ADUs still fulfill their traditional roles, generating extra income to cover rising taxes or providing living quarters for an elderly person’s caretaker. When housing needs change—children leave home or the homeowner becomes widowed—homeowners may move into the ADU and rent out the rest of the house. “That’s why ADUs are flexible assets,” Bigby explains. “They evolve and adapt to the owner’s needs over time.”

Some Restrictions Remain

Affordable housing advocates, like ARCH, promote ADUs’ benefits and their potential to expand the supply of affordable rental units. Often, ADUs do not require public rental or construction subsidies, resulting in lower overall building costs. ADUs typically cost 25 to 40 percent less to build than a comparably sized unit on a separate lot. Because of the lower costs, ADUs generally rent for less than a traditional unit, so they can provide an affordable housing alternative in many communities. Advocates also point out that ADUs complement smart growth policies by expanding housing within developed areas without changing the character of the neighborhood.

While restrictions against ADUs in single-family neighborhoods have lessened in the Seattle area, some restrictions remain. The homeowner must live in the house and all ADUs must comply with zoning setback and building envelope requirements. Rather than cause problems, as some opponents feared, ADUs generally encourage better housing maintenance, since homeowners can apply some of the rental income to upkeep, asserts ARCH’s Max Bigby.

ADU Zoning in North Carolina

The City of Cary, North Carolina, located near Research Triangle Institute and the Raleigh-Durham International Airport, is facing an affordable housing shortage due to rapid growth in the region during the 1980s and 90s. In 1999, the City commissioned a study to examine its Unified Land Development Ordinance and provide recommendations for revisions. The study recommended that the City take measures to increase densities in targeted growth areas that had existing infrastructure. One suggestion was to revise the City's ADU ordinance to increase flexibility and encourage the development of ADUs. As Shawn McNamara, senior planner for affordable housing in Cary explains, "The current ordinance requires the ADU to be attached to the main house and only allows members of one's family to live in the accessory unit. We needed the extra flexibility to encourage the use of this type of housing in developing areas, both to steer growth to areas, served by existing infrastructure and to provide additional affordable housing opportunities."
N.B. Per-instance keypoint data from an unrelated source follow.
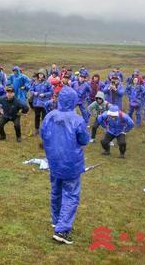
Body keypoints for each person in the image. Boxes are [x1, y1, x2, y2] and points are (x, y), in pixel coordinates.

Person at [40, 86, 88, 245]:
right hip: (71, 164)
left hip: (54, 161)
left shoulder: (50, 116)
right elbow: (84, 140)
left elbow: (43, 134)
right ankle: (62, 230)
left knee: (56, 190)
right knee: (71, 195)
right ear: (74, 101)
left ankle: (57, 220)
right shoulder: (77, 119)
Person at [30, 70, 53, 135]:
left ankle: (44, 129)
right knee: (37, 116)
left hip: (44, 103)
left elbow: (51, 92)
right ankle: (36, 129)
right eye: (39, 74)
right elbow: (31, 90)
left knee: (44, 117)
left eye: (41, 74)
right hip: (37, 103)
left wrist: (45, 94)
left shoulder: (47, 83)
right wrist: (34, 93)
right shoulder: (35, 83)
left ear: (44, 75)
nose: (40, 76)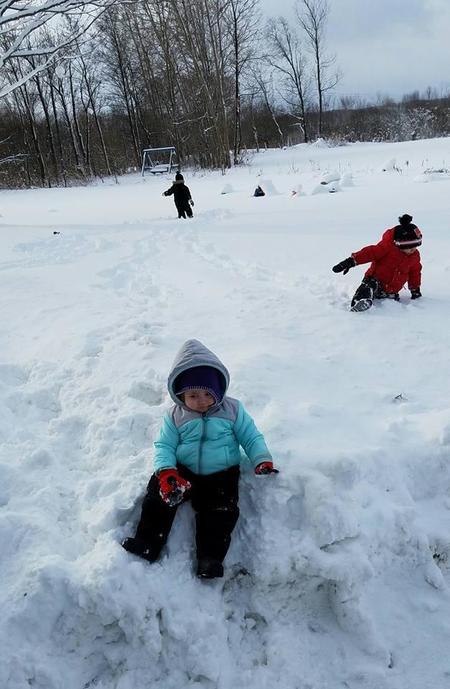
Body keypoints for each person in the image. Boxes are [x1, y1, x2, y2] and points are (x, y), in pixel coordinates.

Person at [122, 339, 278, 579]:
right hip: (183, 471)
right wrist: (165, 472)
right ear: (180, 394)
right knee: (158, 498)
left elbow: (251, 436)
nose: (202, 401)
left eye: (208, 393)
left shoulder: (233, 411)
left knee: (220, 512)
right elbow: (164, 445)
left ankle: (210, 559)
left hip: (222, 473)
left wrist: (261, 459)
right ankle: (148, 543)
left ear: (219, 391)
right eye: (193, 395)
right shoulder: (175, 416)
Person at [332, 214, 423, 312]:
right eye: (409, 247)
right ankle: (360, 302)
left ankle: (387, 297)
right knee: (368, 287)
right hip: (375, 280)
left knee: (390, 298)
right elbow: (368, 253)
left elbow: (415, 273)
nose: (412, 250)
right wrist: (351, 261)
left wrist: (415, 289)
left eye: (415, 247)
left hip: (392, 290)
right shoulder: (386, 248)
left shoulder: (414, 256)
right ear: (399, 243)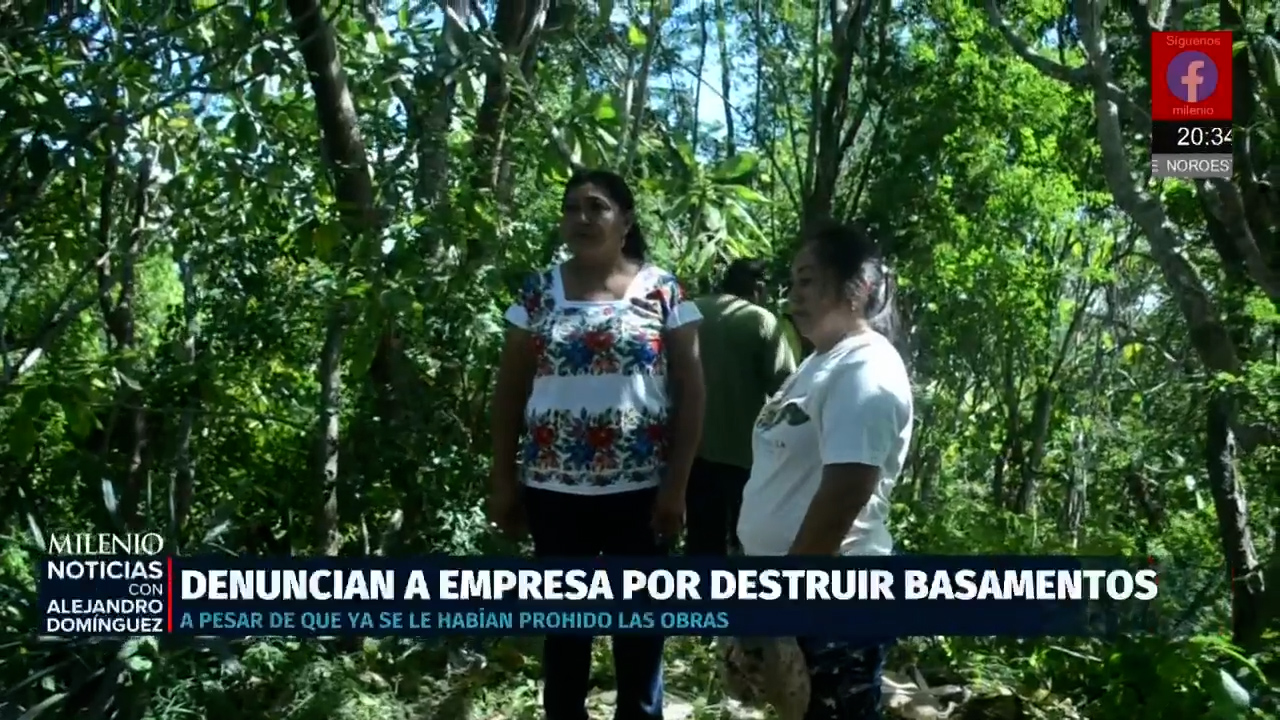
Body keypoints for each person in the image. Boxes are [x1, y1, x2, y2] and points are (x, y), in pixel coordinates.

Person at [488, 169, 706, 720]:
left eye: (596, 207)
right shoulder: (539, 291)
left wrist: (677, 487)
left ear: (626, 220)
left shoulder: (663, 289)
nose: (581, 219)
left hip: (641, 491)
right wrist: (503, 479)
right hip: (552, 491)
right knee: (565, 635)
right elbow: (510, 390)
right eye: (572, 208)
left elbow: (693, 391)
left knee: (639, 632)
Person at [736, 221, 913, 719]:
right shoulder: (817, 363)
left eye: (808, 281)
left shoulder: (866, 366)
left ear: (856, 288)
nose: (793, 296)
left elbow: (847, 487)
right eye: (791, 283)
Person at [686, 259, 796, 557]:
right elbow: (788, 391)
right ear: (758, 288)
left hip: (687, 454)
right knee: (742, 543)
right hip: (742, 457)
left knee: (699, 541)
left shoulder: (687, 312)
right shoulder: (760, 321)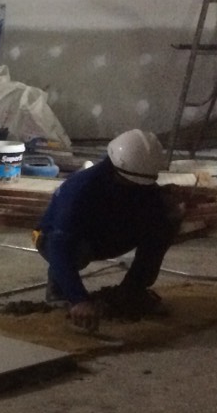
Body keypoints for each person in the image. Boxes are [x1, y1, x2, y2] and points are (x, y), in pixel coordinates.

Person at [33, 128, 180, 332]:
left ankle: (132, 290)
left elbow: (153, 211)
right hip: (53, 238)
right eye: (131, 182)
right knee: (72, 248)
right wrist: (78, 299)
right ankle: (60, 289)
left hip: (100, 233)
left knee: (166, 221)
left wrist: (169, 207)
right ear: (115, 169)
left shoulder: (138, 182)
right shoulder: (80, 189)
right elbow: (60, 244)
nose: (137, 187)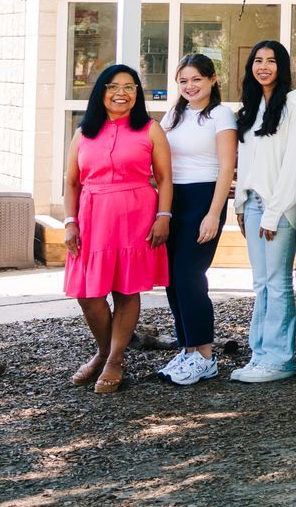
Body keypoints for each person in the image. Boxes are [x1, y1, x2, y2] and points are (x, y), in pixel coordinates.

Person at [63, 64, 172, 394]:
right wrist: (70, 222)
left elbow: (165, 178)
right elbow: (70, 183)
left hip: (135, 217)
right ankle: (103, 351)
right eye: (114, 86)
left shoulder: (150, 129)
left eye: (130, 86)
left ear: (137, 93)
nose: (121, 93)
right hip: (93, 220)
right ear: (101, 91)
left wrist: (164, 215)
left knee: (126, 290)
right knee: (88, 295)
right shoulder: (83, 133)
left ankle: (114, 360)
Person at [230, 40, 296, 383]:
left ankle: (279, 360)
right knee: (260, 283)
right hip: (251, 203)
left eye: (271, 60)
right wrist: (239, 202)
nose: (264, 66)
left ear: (282, 66)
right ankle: (259, 354)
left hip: (280, 206)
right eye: (258, 60)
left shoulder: (294, 104)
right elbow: (247, 161)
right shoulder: (249, 108)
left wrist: (274, 211)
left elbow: (295, 164)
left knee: (278, 284)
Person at [156, 53, 236, 386]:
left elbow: (226, 168)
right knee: (172, 279)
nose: (190, 86)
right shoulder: (173, 116)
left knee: (190, 276)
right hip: (174, 201)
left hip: (204, 199)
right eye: (183, 80)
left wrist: (214, 214)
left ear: (212, 79)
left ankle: (205, 356)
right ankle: (188, 349)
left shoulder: (221, 115)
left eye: (197, 79)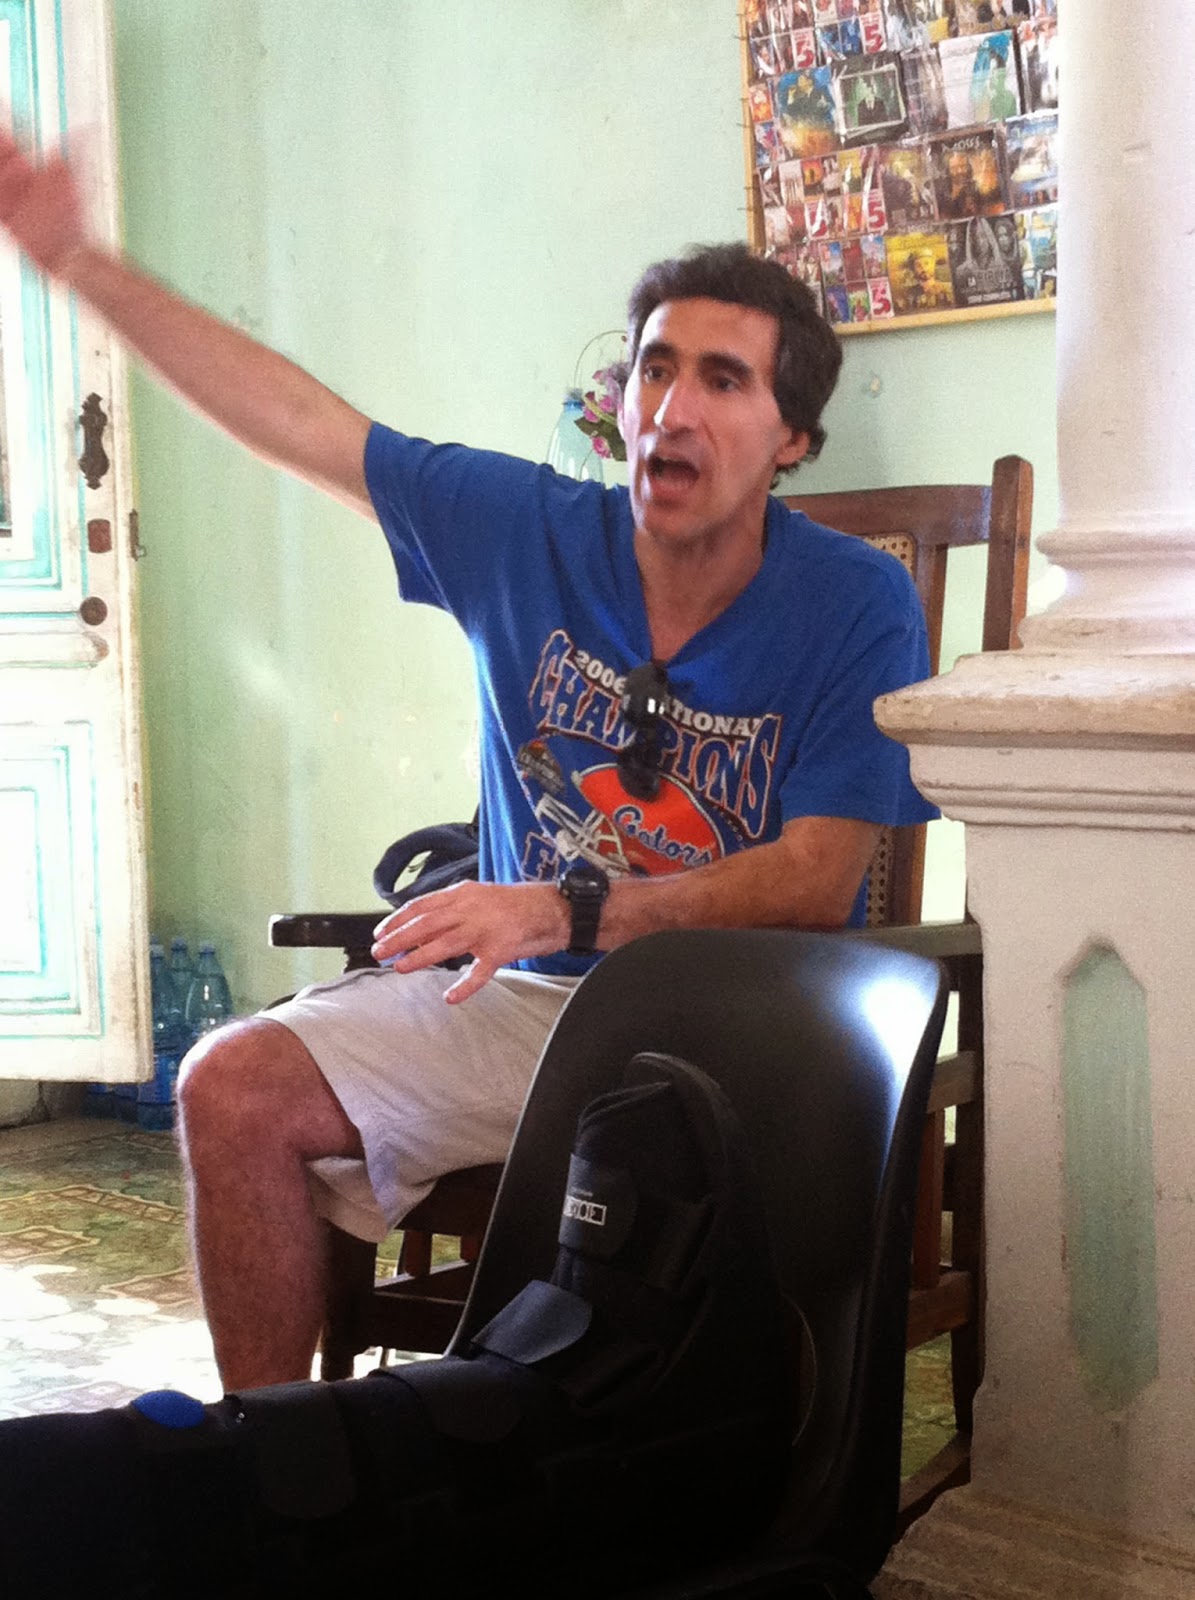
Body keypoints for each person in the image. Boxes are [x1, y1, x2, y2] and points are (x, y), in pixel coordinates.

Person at [0, 133, 936, 1390]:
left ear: (793, 440)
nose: (671, 407)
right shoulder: (522, 532)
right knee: (230, 1084)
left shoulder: (857, 601)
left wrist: (566, 906)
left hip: (747, 1026)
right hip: (526, 1008)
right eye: (654, 369)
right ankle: (277, 1462)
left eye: (723, 380)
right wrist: (76, 259)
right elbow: (300, 424)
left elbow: (818, 880)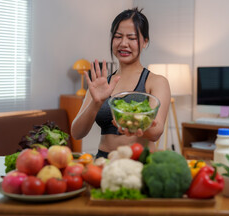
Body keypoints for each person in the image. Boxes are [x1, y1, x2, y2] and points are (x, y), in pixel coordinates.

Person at [71, 8, 171, 158]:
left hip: (140, 162)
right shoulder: (102, 84)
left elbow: (156, 132)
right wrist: (96, 103)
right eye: (118, 37)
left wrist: (132, 123)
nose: (123, 43)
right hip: (103, 160)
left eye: (132, 38)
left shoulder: (156, 81)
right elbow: (77, 133)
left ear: (145, 42)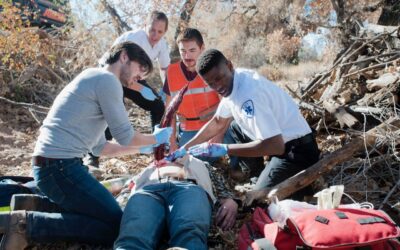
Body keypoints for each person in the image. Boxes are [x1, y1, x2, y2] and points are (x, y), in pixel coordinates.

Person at [0, 42, 172, 249]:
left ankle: (35, 205)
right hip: (59, 168)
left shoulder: (93, 78)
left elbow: (100, 148)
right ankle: (25, 225)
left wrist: (142, 148)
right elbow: (125, 135)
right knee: (116, 224)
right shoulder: (108, 81)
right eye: (139, 70)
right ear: (124, 57)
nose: (139, 78)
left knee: (97, 214)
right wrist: (155, 138)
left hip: (51, 167)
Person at [172, 49, 320, 200]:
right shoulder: (234, 80)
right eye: (211, 83)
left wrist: (225, 149)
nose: (217, 87)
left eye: (219, 78)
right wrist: (185, 148)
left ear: (229, 65)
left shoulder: (249, 94)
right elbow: (217, 122)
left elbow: (276, 146)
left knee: (258, 200)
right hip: (279, 143)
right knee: (235, 127)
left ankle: (298, 185)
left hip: (297, 152)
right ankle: (258, 174)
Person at [87, 10, 171, 167]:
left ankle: (157, 144)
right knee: (112, 112)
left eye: (160, 31)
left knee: (158, 105)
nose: (155, 35)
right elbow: (119, 70)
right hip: (113, 76)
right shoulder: (134, 38)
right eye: (152, 30)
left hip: (134, 77)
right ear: (145, 26)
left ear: (164, 32)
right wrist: (141, 90)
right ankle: (92, 155)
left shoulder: (162, 45)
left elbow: (165, 69)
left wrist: (166, 90)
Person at [113, 155, 238, 250]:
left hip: (188, 187)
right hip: (148, 191)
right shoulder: (149, 166)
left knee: (190, 233)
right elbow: (128, 188)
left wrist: (229, 200)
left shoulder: (199, 162)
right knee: (133, 235)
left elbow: (219, 183)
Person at [163, 28, 235, 164]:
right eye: (182, 51)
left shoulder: (213, 68)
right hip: (190, 133)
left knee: (235, 140)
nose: (187, 56)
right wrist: (172, 143)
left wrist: (219, 135)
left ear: (202, 48)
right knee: (186, 163)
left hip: (219, 127)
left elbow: (229, 106)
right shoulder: (171, 72)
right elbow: (169, 114)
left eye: (192, 50)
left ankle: (238, 168)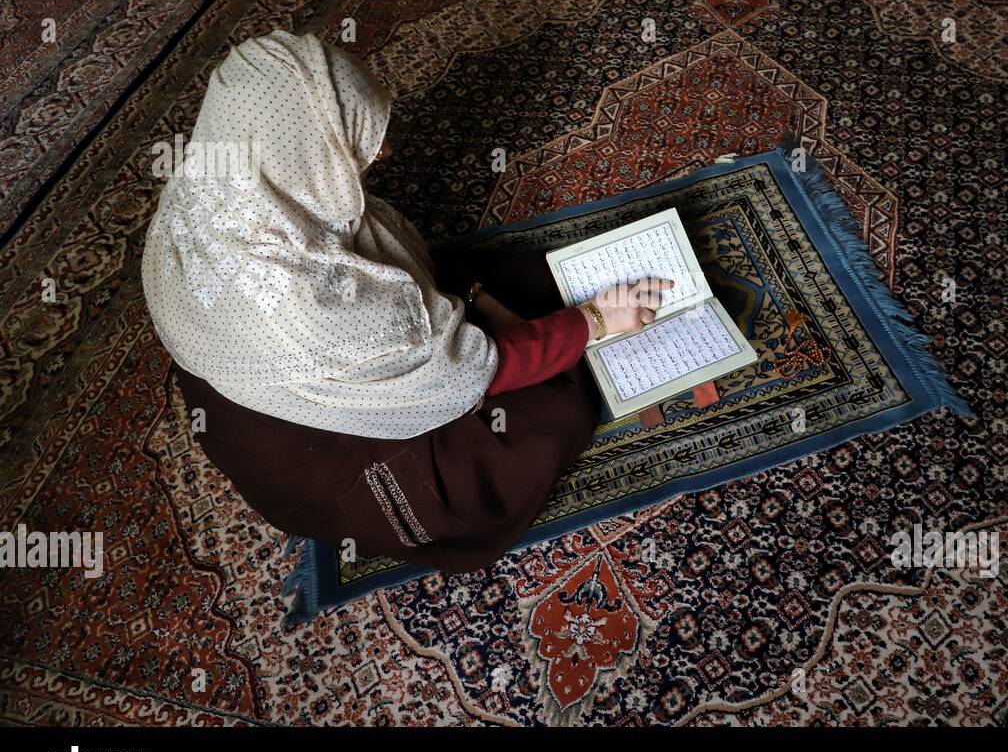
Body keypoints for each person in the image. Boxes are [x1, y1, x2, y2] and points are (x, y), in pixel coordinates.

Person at [140, 30, 670, 572]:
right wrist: (596, 321)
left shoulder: (207, 179)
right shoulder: (313, 309)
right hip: (323, 460)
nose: (384, 152)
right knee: (545, 416)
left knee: (486, 281)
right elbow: (477, 368)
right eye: (357, 143)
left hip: (263, 380)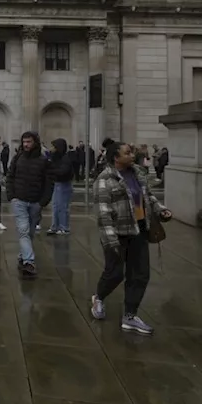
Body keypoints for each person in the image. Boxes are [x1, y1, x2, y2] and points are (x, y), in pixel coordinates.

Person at [91, 141, 173, 335]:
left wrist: (161, 211)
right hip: (118, 234)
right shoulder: (104, 180)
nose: (132, 155)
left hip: (139, 230)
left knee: (140, 274)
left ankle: (130, 315)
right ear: (116, 158)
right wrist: (111, 241)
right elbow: (103, 214)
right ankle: (99, 297)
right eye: (127, 153)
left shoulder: (138, 173)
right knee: (115, 273)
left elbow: (148, 197)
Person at [5, 131, 51, 278]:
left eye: (29, 142)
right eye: (24, 142)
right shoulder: (18, 158)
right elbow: (10, 176)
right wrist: (11, 196)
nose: (26, 144)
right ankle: (29, 262)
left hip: (36, 201)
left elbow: (49, 183)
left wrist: (43, 201)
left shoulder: (43, 161)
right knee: (23, 230)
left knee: (30, 232)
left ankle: (23, 254)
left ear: (35, 142)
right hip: (19, 200)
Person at [46, 138, 74, 235]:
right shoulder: (55, 157)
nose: (52, 148)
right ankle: (55, 226)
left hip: (64, 184)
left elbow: (63, 171)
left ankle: (64, 227)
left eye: (54, 146)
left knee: (62, 207)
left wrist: (52, 171)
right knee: (55, 206)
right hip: (57, 183)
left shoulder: (65, 158)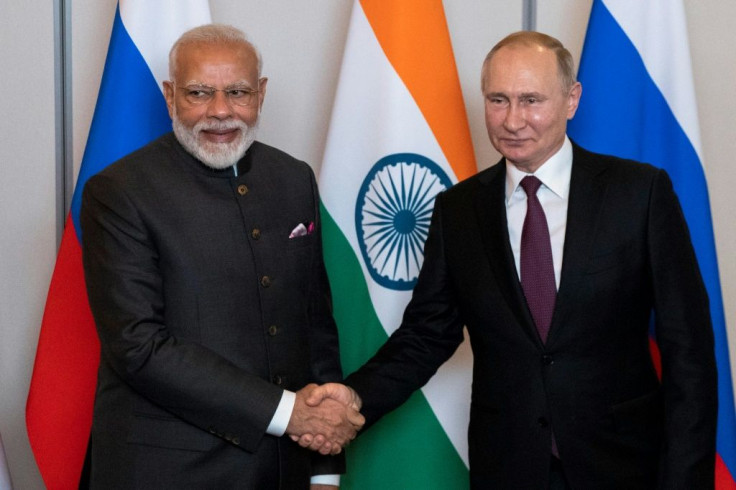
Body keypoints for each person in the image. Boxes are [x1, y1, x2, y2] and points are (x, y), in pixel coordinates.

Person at [303, 31, 718, 488]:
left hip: (624, 467)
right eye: (498, 100)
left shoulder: (639, 194)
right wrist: (355, 397)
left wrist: (686, 478)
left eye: (531, 100)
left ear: (571, 99)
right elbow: (426, 334)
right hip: (508, 468)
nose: (513, 120)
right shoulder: (457, 211)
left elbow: (690, 353)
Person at [81, 24, 362, 489]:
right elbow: (138, 346)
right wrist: (290, 413)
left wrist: (324, 467)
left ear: (261, 93)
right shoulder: (119, 192)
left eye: (237, 92)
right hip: (166, 473)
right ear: (170, 95)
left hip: (284, 468)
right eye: (198, 93)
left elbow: (313, 325)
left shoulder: (293, 178)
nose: (220, 111)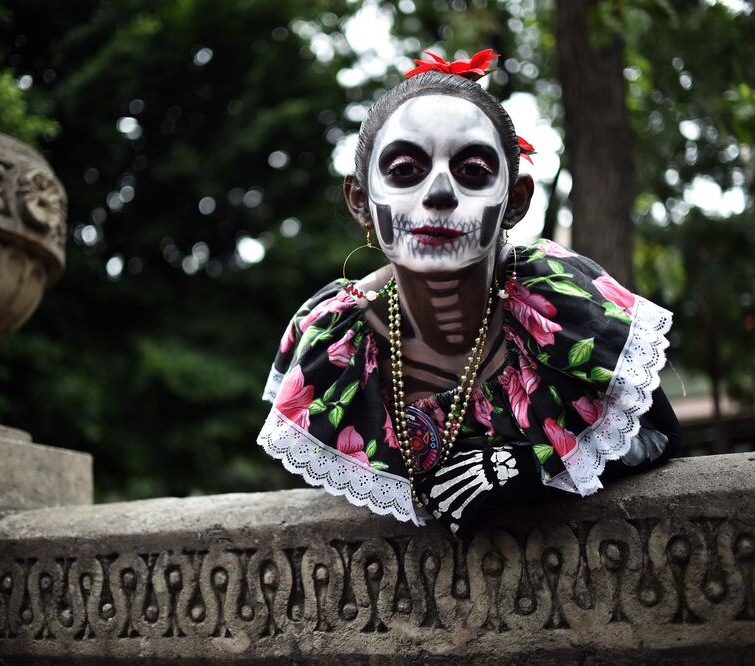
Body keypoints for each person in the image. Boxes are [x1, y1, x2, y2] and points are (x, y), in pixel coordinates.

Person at [257, 49, 680, 540]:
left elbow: (659, 436)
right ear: (359, 200)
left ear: (515, 199)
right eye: (404, 169)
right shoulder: (333, 339)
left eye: (473, 170)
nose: (439, 192)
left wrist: (528, 472)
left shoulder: (558, 303)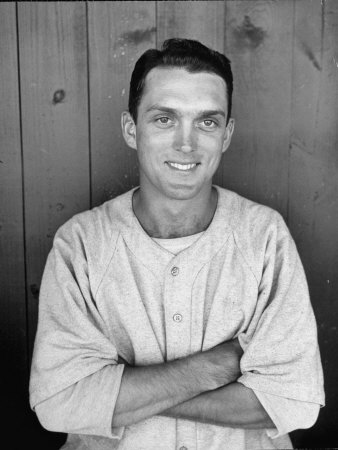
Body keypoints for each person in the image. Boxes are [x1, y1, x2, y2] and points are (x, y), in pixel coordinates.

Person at [29, 38, 324, 450]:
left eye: (207, 122)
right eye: (164, 119)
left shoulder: (264, 237)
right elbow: (58, 403)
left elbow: (294, 401)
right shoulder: (81, 244)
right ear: (131, 129)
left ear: (226, 134)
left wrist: (118, 392)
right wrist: (213, 367)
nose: (186, 143)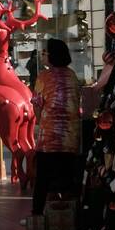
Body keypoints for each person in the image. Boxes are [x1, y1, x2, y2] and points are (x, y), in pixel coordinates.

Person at [31, 39, 81, 218]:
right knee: (67, 180)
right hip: (70, 138)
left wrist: (42, 121)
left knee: (42, 180)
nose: (42, 55)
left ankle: (37, 215)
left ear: (52, 55)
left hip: (49, 139)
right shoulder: (72, 76)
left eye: (44, 53)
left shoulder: (43, 77)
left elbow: (37, 105)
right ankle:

Under the proposed ordinance revision, ADUs would only be allowed as part of new Planned Developments or as part of the Town Center redevelopment. The city would continue to place restrictions on maximum dwelling unit sizes, but would not restrict who could live in the accessory unit. Additionally, the City proposes that all parking, design, and access requirements must be met for all its ADUs. Because the ordinance is directed toward providing accessory units as an integral part of its development plan, City officials stated that opposition to the effort was minimal. The City has debated these and other changes to the Development ordinance for months and staff hopes to take recommendations to the City Council in April 2003. "This new flexibility will allow us to create new ADUs in the next few years and hopefully make better use of this affordable housing option," said McNamara.